Bonsoir Personne !
Sur votre 1ère question, j’ai tenté de répondre à Catheter.
La 2ème question rejoint la première : ce n’est pas le rôle de l’avocat de chercher à connaître la vérité. Il n’est chargé que de la défense de son client. C’est le juge qui doit chercher la vérité, en précisant que l’avocat participe à l’œuvre de justice : la justice est traditionnellement représentée par une balance. Si une seule partie, l’accusation ou le demandeur, met ses arguments dans une balance, le juge sera démuni. C’est en posant sur la 2ème balance ses arguments que la défense va donner au juge des éléments différents, un éclairage autre, qui lui permettra de juger équitablement et de manière éclairée : soit il s’agira de preuves qui contredisent une affirmation adverse, soit ce sera un éclairage différent de faits qui sont en eux-mêmes établis. C’est pour cela que les avocats sont appelés des auxiliaires de justice : ils permettent que la justice soit rendue. Sans avocat pour défendre, ce serait impossible.
La 3ème question est beaucoup plus pratique : « De manière concrète, si un de vos client vous avoue les crimes pour lesquels il est poursuivi mais qu'il y a moyen de faire acquitter votre client (pour diverses raisons : absence d'aveu, pas assez de preuves...), quelle attitude serait à adopter selon vous ? ».
En pratique, un client qui avoue à son avocat son crime ou son forfait, c’est extrêmement rare et cela n’existe pour ainsi dire pas.
Les avocats sont en effet souvent perçus par certains clients (notamment en cas de commission d'office) comme faisant partie de la machine judiciaire qui est en train de les broyer. Nous sommes souvent obligés de leur rappeler que nous sommes là pour les défendre, et leur exposer les exigences du secret professionnel qui doit leur permettre de pouvoir se confier en toute confiance.
Au-delà, un client peut également mentir, même à son avocat et s’accuser d’une infraction qu’il n’a pas commise ou contester l’infraction qu’il a réellement commise (plus courant). Des personnes s’accusant d’une infraction qu’ils n’ont pas commise, c’est malheureusement extrêmement courant. C’est même la raison d’être de la réforme de la garde à vue dont nous allons parler plus bas.
C’est cette religion de l’aveu, érigé en reine des preuves et en véritable dogme, qui est à la base de centaines d’erreurs judiciaires et pas que les médiatiques (encore un exemple récent : Marc Machin qui, elle, est médiatique).

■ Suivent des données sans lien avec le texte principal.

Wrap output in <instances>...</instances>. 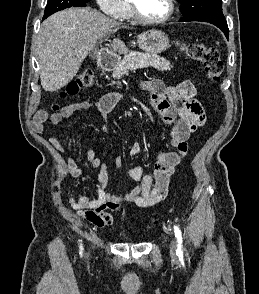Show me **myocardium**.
<instances>
[{"label":"myocardium","mask_w":259,"mask_h":294,"mask_svg":"<svg viewBox=\"0 0 259 294\" xmlns=\"http://www.w3.org/2000/svg\"><path fill=\"white\" fill-rule=\"evenodd\" d=\"M168 1V10L167 13L160 17V18H148L145 17L139 8L136 6L133 0H129L130 3V8L132 10L133 17L135 18L136 21L142 24H147V25H155V24H162L167 22L172 18V16L175 13V0H167Z\"/></svg>","instance_id":"1"}]
</instances>
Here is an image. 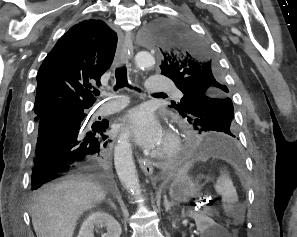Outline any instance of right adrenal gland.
Returning a JSON list of instances; mask_svg holds the SVG:
<instances>
[{
  "instance_id": "2a0ac1e0",
  "label": "right adrenal gland",
  "mask_w": 297,
  "mask_h": 237,
  "mask_svg": "<svg viewBox=\"0 0 297 237\" xmlns=\"http://www.w3.org/2000/svg\"><path fill=\"white\" fill-rule=\"evenodd\" d=\"M107 201H108L109 205H110L114 210H117L115 204L111 201V199H108Z\"/></svg>"
}]
</instances>
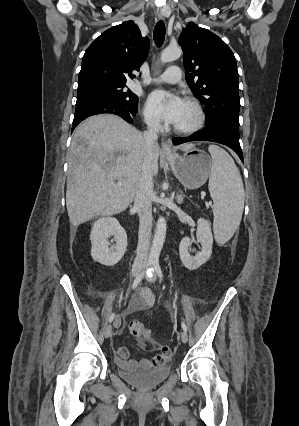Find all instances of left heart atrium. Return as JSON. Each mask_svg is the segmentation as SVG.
Returning <instances> with one entry per match:
<instances>
[{
	"label": "left heart atrium",
	"instance_id": "1",
	"mask_svg": "<svg viewBox=\"0 0 299 426\" xmlns=\"http://www.w3.org/2000/svg\"><path fill=\"white\" fill-rule=\"evenodd\" d=\"M148 106L155 117L176 124L181 116L184 101L179 96L156 90L149 96Z\"/></svg>",
	"mask_w": 299,
	"mask_h": 426
}]
</instances>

La seule chose qui compte finalement pour un avocat pour défendre son client, c’est le dossier, tout le dossier et rien que le dossier : est-ce qu’il y a des éléments suffisants pour établir avec certitude la culpabilité ou non ? Les déclarations du client car elles seront vraies ou fausses ne pourront en aucun cas suffire à établir cette culpabilité.
Même en présence d’une personne qui a volé et qui l'avouerait à son avocat, ce dont l’avocat n’a jamais aucune certitude, si les éléments de preuve ne sont pas présents, il doit soutenir la relaxe. Non pas en disant qu'il n'a pas volé, mais en disant que rien ne permet de l'en accuser. Car ce qui bénéficie peut-être à un coupable bénéficiera demain à l’innocent. C’est la raison d’être de la règle.
A l’inverse, si on se met à prendre des libertés avec la règle de preuve, les injustices se multiplieront d’autant.
Je connais l’argument qui consiste à dire qu’il vaut mieux une injustice (un innocent en prison) qu’un désordre (un coupable en liberté). Mais au-delà du fait que ceux qui tiennent cette maxime ne souhaiteraient pas qu'on la leur appliquât, il ne s'agit pas d'un argument mais d'un slogan.
Car le désordre nait de l’injustice. Et les règles de procédure et notamment de preuve sont justement là pour faire respecter la justice et donc l’ordre. Je crois que c’est Jean-Marc Varaut qui a dit : « le Code pénal est fait pour punir les coupables, et le code de procédure pénale pour protéger les innocents ».
Reste le cas de conscience. Il est évident qu’un avocat ne peut plaider contre sa conscience car il trahirait la morale, son serment, et ne défendrait pas correctement son client. Si en conscience il pense qu’il faut plaider « coupable » pour reprendre une expression de procédure anglo-saxonne, il ne peut pas plaider l’innocence.